When I want to acess value of x (value 10 in function e) inside g(), is it possible to get this using namespace?

Bartosz Zaczyński RP Team on March 8, 2021

@SatyaRavipati TL;DR You can’t unambiguously access the variable x in the outermost scope.

Variables have a scope, which defines their visibility and lifetime. Scopes are structured in a hierarchy that the Python interpreter can scan through when searching for a given symbol. It always starts looking for variables in the local scope. If no variable with the expected name is found in the local scope, then it moves on to the nearest enclosing scope and continues until the global scope. Finally, Python will try to look for the variable among the built-in symbols.

That is known as the LEGB rule, which is short for Local, Enclosing, Global, and Built-in.
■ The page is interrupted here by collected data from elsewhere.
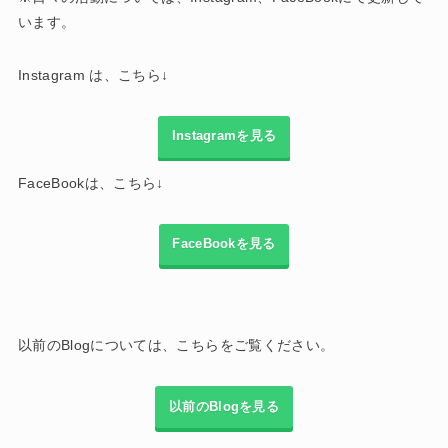
います。
Instagram は、こちら↓
Instagramを見る
FaceBookは、こちら↓
FaceBookを見る
以前のBlogについては、こちらをご覧ください。
以前のBlogを見る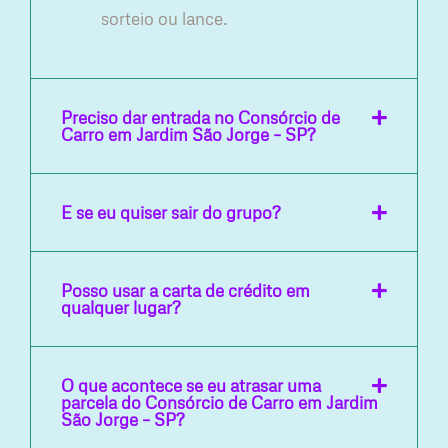
sorteio ou lance.
Preciso dar entrada no Consórcio de
Carro em Jardim São Jorge – SP?
E se eu quiser sair do grupo?
Posso usar a carta de crédito em
qualquer lugar?
O que acontece se eu atrasar uma
parcela do Consórcio de Carro em Jardim
São Jorge – SP?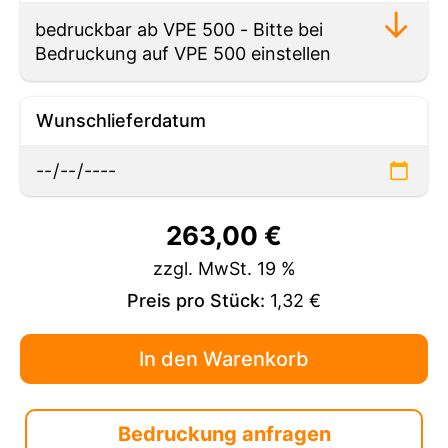
Wunschlieferdatum
263,00
€
zzgl. MwSt. 19 %
Preis pro Stück:
1,32 €
Bedruckung anfragen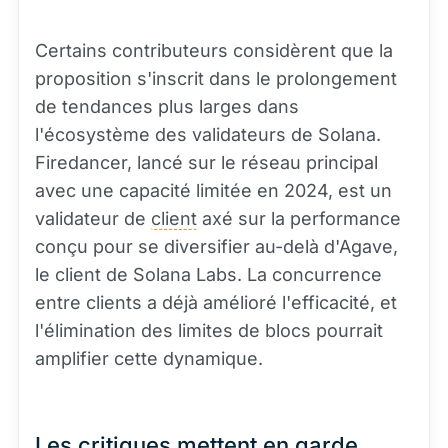
Certains contributeurs considèrent que la
proposition s'inscrit dans le prolongement
de tendances plus larges dans
l'écosystème des validateurs de Solana.
Firedancer, lancé sur le réseau principal
avec une capacité limitée en 2024, est un
validateur de
client
axé sur la performance
conçu pour se diversifier au-delà d'Agave,
le client de Solana Labs. La concurrence
entre clients a déjà amélioré l'efficacité, et
l'élimination des limites de blocs pourrait
amplifier cette dynamique.
Les critiques mettent en garde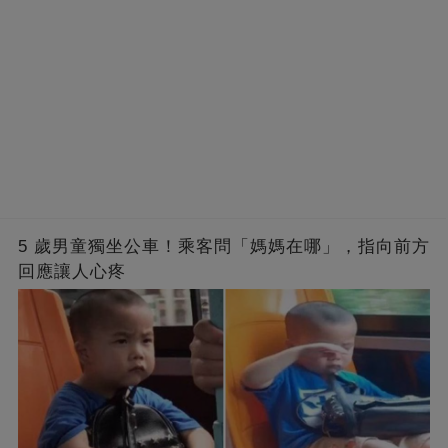
5 歲男童獨坐公車！乘客問「媽媽在哪」，指向前方
回應讓人心疼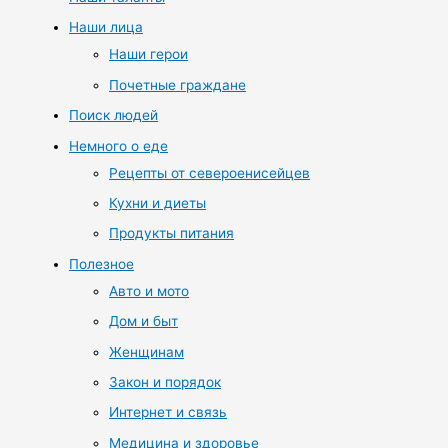
Наши лица
Наши герои
Почетные граждане
Поиск людей
Немного о еде
Рецепты от североенисейцев
Кухни и диеты
Продукты питания
Полезное
Авто и мото
Дом и быт
Женщинам
Закон и порядок
Интернет и связь
Медицина и здоровье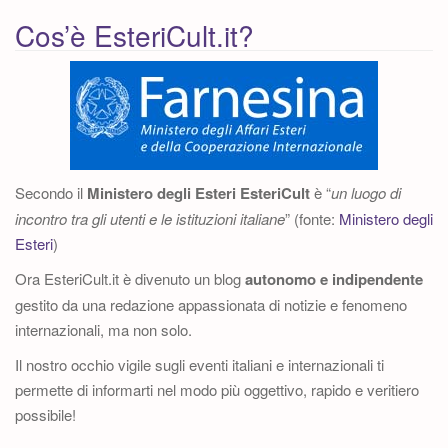
articolo
Cos’è EsteriCult.it?
Secondo il
Ministero degli Esteri
EsteriCult
è “
un luogo di
incontro tra gli utenti e le istituzioni italiane
” (fonte:
Ministero degli
Esteri
)
Ora EsteriCult.it è divenuto un blog
autonomo e indipendente
gestito da una redazione appassionata di notizie e fenomeno
internazionali, ma non solo.
Il nostro occhio vigile sugli eventi italiani e internazionali ti
permette di informarti nel modo più oggettivo, rapido e veritiero
possibile!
Normally, when you declare a local variable with the same name as a global one or a variable defined in the enclosing scope, it’s known as masking or shadowing:

x = 42  # Global variable

def function():
    x = 555  # Local variable shadows the global one
    print(x)

But, what if you wanted to modify the global variable x, or “rebind” it, instead of creating a new local variable with the same name in the function? You can take advantage of the global keyword in such a case:

x = 42  # Global variable

def function():
    global x
    x = 555  # Global variable with a new value

function()
print(x)

This will instruct Python to look for an existing variable in the global scope straight away. Interestingly, you don’t need to declare a variable like that if you only want read access to the global variable:

x = 42  # Global variable

def function():
    print(x)  # Reads the global variable

(Note: You can modify the value of a global variable without using the global keyword if it’s a mutable data type, but you won’t be able to rebind the variable to another object.)

Things get more interesting when you add intermediate scopes to the mix. Using the nonlocal keyword lets you assign new values or “rebind” existing variables that are neither local nor global but somewhere in the middle:

x = 42  # Global variable

def outer():
    x = 555  # Local to outer()
    def medium():
        x = 777  # Local to medium()
        def inner():
            nonlocal x
            x = 999  # Rebind x local to medium()

Unfortunately, it won’t tell you upfront which of the enclosing scopes will be modified as Python will look for the variable outwards and stop at the first occurrence.